Quella sera, arrivò la neurologa pediatrica, la dottoressa Priya Desai, che con calma e concentrazione esaminò i riflessi, il tono muscolare e le minime reazioni che la maggior parte delle persone non avrebbe mai notato, mentre i monitor mostravano linee e numeri che sembravano fin troppo tranquilli rispetto al tumulto negli occhi di Tessa.

Dopo ore di esami, analisi di laboratorio e indagini diagnostiche per immagini, la dottoressa Desai e il dottor Keats accompagnarono Owen e Tessa in una piccola stanza per le visite, dove aleggiava un leggero odore di disinfettante e caffè stantio. Owen sapeva, ancor prima che qualcuno parlasse, che avrebbero ottenuto delle risposte, perché i medici non riunivano le persone in questo modo a meno che la verità non fosse troppo profonda per essere rivelata con leggerezza.

La dottoressa Desai giunse le mani e poi parlò con un tono che trasmetteva chiarezza e gentilezza.

"I sintomi di Rowan indicano una malattia neuromuscolare genetica chiamata atrofia muscolare spinale", disse, "che colpisce le cellule nervose che inviano segnali ai muscoli. Quando questi segnali vengono interrotti, i muscoli si indeboliscono e non si sviluppano come dovrebbero."

L'espressione di Tessa si bloccò per un istante, come se le parole non riuscissero a trovare la giusta collocazione.

"Genetica?" sussurrò. "Quindi... è colpa mia?"

La dottoressa Keats si sporse in avanti, con fermezza ma senza sdegno.

"No," disse, "non è qualcosa che hai causato per eccesso di lavoro, stanchezza o per aver preso la decisione sbagliata nel giorno sbagliato.
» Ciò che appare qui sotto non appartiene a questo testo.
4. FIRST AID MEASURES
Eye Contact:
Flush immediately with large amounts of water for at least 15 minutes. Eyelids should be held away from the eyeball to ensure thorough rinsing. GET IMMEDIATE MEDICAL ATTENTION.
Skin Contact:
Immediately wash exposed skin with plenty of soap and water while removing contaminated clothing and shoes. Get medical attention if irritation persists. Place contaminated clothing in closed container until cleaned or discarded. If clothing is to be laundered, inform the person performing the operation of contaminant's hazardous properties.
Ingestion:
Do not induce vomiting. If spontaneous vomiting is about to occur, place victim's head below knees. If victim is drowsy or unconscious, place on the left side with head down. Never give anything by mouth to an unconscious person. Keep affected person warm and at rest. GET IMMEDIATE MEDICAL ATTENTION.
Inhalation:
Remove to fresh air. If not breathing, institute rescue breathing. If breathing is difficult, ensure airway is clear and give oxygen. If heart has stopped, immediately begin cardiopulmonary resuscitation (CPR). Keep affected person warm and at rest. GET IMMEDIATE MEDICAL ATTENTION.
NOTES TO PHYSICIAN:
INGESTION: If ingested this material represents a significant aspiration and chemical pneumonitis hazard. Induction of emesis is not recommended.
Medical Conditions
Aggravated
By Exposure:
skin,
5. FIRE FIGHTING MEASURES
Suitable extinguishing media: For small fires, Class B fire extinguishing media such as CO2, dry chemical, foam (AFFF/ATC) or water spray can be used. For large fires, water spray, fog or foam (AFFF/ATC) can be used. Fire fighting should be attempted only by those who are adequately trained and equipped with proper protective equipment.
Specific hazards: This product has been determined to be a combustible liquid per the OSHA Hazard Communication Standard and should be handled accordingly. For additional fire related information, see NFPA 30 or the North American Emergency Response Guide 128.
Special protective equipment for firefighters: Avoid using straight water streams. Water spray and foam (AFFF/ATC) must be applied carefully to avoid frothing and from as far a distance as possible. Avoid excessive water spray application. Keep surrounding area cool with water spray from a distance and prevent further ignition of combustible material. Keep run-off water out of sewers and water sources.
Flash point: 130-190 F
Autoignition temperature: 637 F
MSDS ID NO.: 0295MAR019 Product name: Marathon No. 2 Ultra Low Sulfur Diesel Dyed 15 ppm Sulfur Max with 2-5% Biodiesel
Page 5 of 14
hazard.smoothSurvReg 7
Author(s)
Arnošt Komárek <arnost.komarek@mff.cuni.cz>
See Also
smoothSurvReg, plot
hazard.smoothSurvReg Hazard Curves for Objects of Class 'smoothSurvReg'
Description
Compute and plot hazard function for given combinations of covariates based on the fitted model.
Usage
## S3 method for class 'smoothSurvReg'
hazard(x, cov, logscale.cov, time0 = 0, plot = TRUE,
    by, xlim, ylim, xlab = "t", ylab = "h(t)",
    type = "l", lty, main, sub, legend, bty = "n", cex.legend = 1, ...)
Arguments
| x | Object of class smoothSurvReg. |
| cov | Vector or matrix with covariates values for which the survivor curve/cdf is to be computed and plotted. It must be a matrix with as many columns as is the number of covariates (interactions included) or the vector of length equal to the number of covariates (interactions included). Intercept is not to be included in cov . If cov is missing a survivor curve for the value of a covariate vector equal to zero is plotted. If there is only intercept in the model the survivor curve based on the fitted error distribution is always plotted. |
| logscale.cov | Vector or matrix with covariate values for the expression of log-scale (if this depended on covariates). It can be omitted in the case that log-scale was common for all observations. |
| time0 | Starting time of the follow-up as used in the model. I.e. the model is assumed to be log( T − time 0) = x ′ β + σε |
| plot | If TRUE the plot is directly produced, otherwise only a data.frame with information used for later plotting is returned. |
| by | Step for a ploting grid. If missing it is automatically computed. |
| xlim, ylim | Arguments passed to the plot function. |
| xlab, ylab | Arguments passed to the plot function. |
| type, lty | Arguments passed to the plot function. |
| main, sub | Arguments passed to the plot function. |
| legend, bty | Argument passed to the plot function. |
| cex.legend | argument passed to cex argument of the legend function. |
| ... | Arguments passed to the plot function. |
La genetica non funziona così, e dare la colpa a Rowan non lo aiuterà a respirare o a crescere."

Owen vide le spalle di Tessa tremare mentre cercava, senza riuscirci, di ricomporsi. Vide le parole di Juni di poco prima riorganizzarsi nella sua mente, perché il modo in cui la bambina aveva descritto la perdita di peso del fratello non era affatto frutto di fantasia, bensì la percezione di una bambina che viveva la realtà con la schiettezza tipica dei bambini prima che gli adulti insegnassero loro a edulcorarla.

La dottoressa Desai continuò, con voce ferma nonostante le sembrasse che la stanza si stesse inclinando.
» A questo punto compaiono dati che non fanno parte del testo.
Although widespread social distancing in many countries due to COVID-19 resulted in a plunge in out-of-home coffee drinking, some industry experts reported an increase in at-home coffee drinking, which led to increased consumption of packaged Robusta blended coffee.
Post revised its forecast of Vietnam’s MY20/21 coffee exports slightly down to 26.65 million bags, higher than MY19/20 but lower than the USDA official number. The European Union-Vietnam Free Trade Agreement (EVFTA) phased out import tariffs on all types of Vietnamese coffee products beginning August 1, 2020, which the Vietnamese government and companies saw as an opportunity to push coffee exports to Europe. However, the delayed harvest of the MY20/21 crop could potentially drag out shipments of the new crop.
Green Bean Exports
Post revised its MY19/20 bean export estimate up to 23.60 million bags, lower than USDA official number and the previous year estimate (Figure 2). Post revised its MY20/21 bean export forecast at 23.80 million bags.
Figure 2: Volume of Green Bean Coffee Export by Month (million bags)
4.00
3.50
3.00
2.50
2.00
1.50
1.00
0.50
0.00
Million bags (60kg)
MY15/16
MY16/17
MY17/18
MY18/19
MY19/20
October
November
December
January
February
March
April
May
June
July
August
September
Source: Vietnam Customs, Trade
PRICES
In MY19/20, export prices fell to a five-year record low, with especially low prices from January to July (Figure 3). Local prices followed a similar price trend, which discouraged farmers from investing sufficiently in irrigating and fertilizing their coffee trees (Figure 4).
«Esistono opzioni di trattamento», disse, «tra cui una terapia genica da somministrare una sola volta, che può fare una differenza significativa, soprattutto se somministrata precocemente. Tuttavia, la tempistica è fondamentale e il processo di approvazione può essere complicato».

Tessa alzò la testa, un barlume di speranza che brillava tra le lacrime.

«Allora lo faremo», disse disperatamente e con fermezza. «Non mi importa quanto costi».

La dottoressa Keats espirò lentamente.

«I costi ammontano a milioni», disse, «e le compagnie assicurative a volte si rifiutano di pagare, e inoltre è in corso un'indagine per l'affidamento perché a una bambina di sette anni è stata addebitata una responsabilità che nessun bambino dovrebbe mai dover sopportare».